Mobile networks today use a fixed value for the inactivity timer with possible manual corrections for specific situations, which we consider to not be the optimal approach. While it plays an important role in controlling radio resource allocation, being a trade-off parameter between the bandwidth reuse and number of connections, this section examines if it could possibly play a similar role controlling the impact of a signalling attack on the network. For this, we propose a dynamic inactivity timer which is set as a function of the network load, and use the model described in Sect. 2 to study its performance.

One possible approach is to increase the timer linearly with the load on the signalling server, after a signalling load threshold value \(\theta \) is reached:

$$ t_0(\lambda _s) = {\left\{ \begin{array}{ll} t_0^{min} \quad \lambda _s \le \theta ,\\ \frac{(t_0^{max}-t_0^{min})}{\lambda _s^{max}-\theta }\cdot (\lambda _s-\theta ) + t_0^{min} \quad \lambda _s > \theta , \end{array}\right. } $$

where \(\lambda _s^{max}\) is the maximum allowed load on the signalling server, \(\theta \) is a load threshold and \(t_0^{min}\) and \(t_0^{max}\) are the minimum and maximum values that the timer can take. In real operating network, these parameters need to be estimated from statistical observations.

Results. Using the model in Sect. 2 we select a data plane model with \(m=20\) non-sharing data channels, such as in 3G UMTS Rel. 99, modelled as M/M/m/m Markov chain [35]. The rest of the parameters are selected as follows: \(\lambda _0^n=1, p_0^n=0.9, p_0^a=0.1, p_{b0}^n=0.9, p_{b0}^a=0.3\), \(\lambda _e=0.05, t_0=2\,\text {s}\) (static), \(t_0^{max}=60\,\text {s}, t_0^{min}=2\,\text {s}, \lambda _s^{max}=5\,\text {calls/s} \theta =3\,\text {calls/s}\).

Fig. 5.
figure 5

Signalling server load for static and dynamic inactivity timer.
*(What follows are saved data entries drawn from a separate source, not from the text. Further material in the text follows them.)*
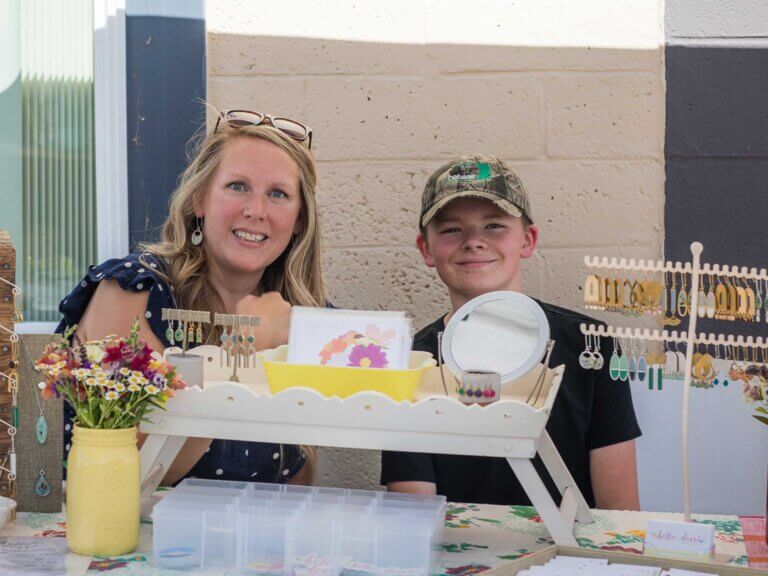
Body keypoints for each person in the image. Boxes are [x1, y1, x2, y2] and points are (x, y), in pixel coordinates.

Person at [57, 109, 324, 485]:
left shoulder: (306, 322)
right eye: (237, 186)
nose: (255, 211)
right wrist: (246, 355)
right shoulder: (130, 291)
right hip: (133, 538)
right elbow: (123, 474)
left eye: (278, 194)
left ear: (299, 221)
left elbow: (294, 483)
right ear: (200, 199)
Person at [380, 155, 641, 510]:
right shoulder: (409, 363)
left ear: (527, 240)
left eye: (494, 226)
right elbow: (415, 518)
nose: (473, 241)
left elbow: (620, 513)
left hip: (571, 558)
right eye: (451, 229)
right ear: (426, 249)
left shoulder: (591, 344)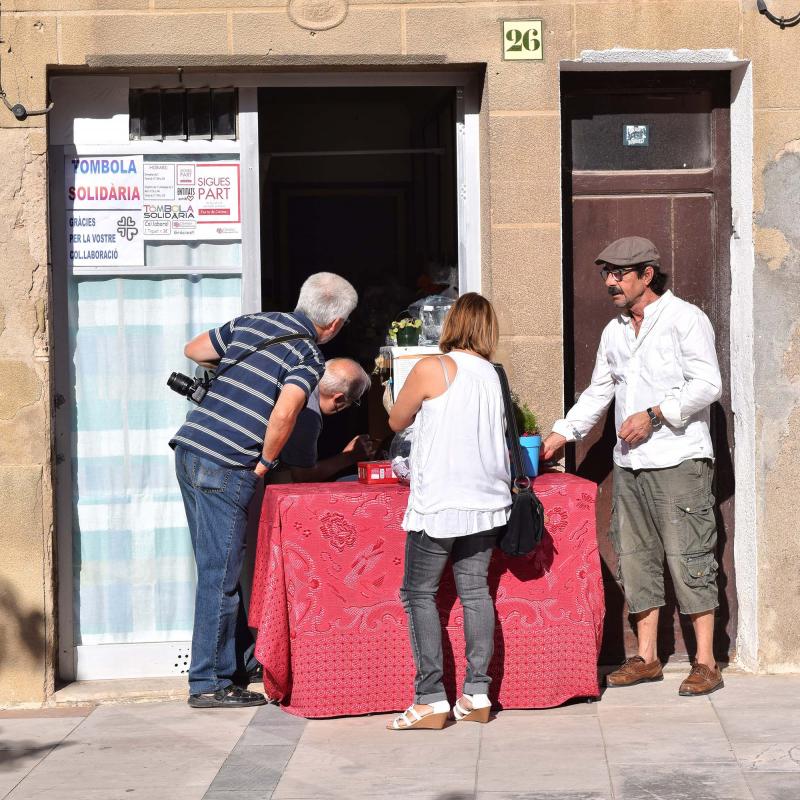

Figure 5 shows the comparison of a static and dynamic inactivity timer for varying network load. The dynamic timer activates when the threshold load \(\theta \) is reached and manages to lower the resulting network load, compared to the static approach. Although the timer can play a control role, it cannot completely mitigate a signalling storm. One downside of using this approach is increasing the portion of normal calls that don’t get a service. Therefore, the timer controls the trade-off between the signalling load in the network and the number of unserviced normal calls.

4 Conclusions

This paper has briefly explained the ongoing research in the field of mobile networks security, looking at in particular, signalling related attacks. It introduced a generic mathematical model of the radio access part of a network, which can be used to model different mobile technologies, and different user patterns. The model was afterwards used to examine an attack mitigation technique using a modified inactivity timer. The two proposed attack detection mechanisms were implemented in a simulation environment and their evaluation showed satisfactory results of 95% true positive and 0.04% false positive detection. Recent work has used the Random Neural Network [13] for attack detection [2] and we expect that further results will become available with similar machine learning techniques.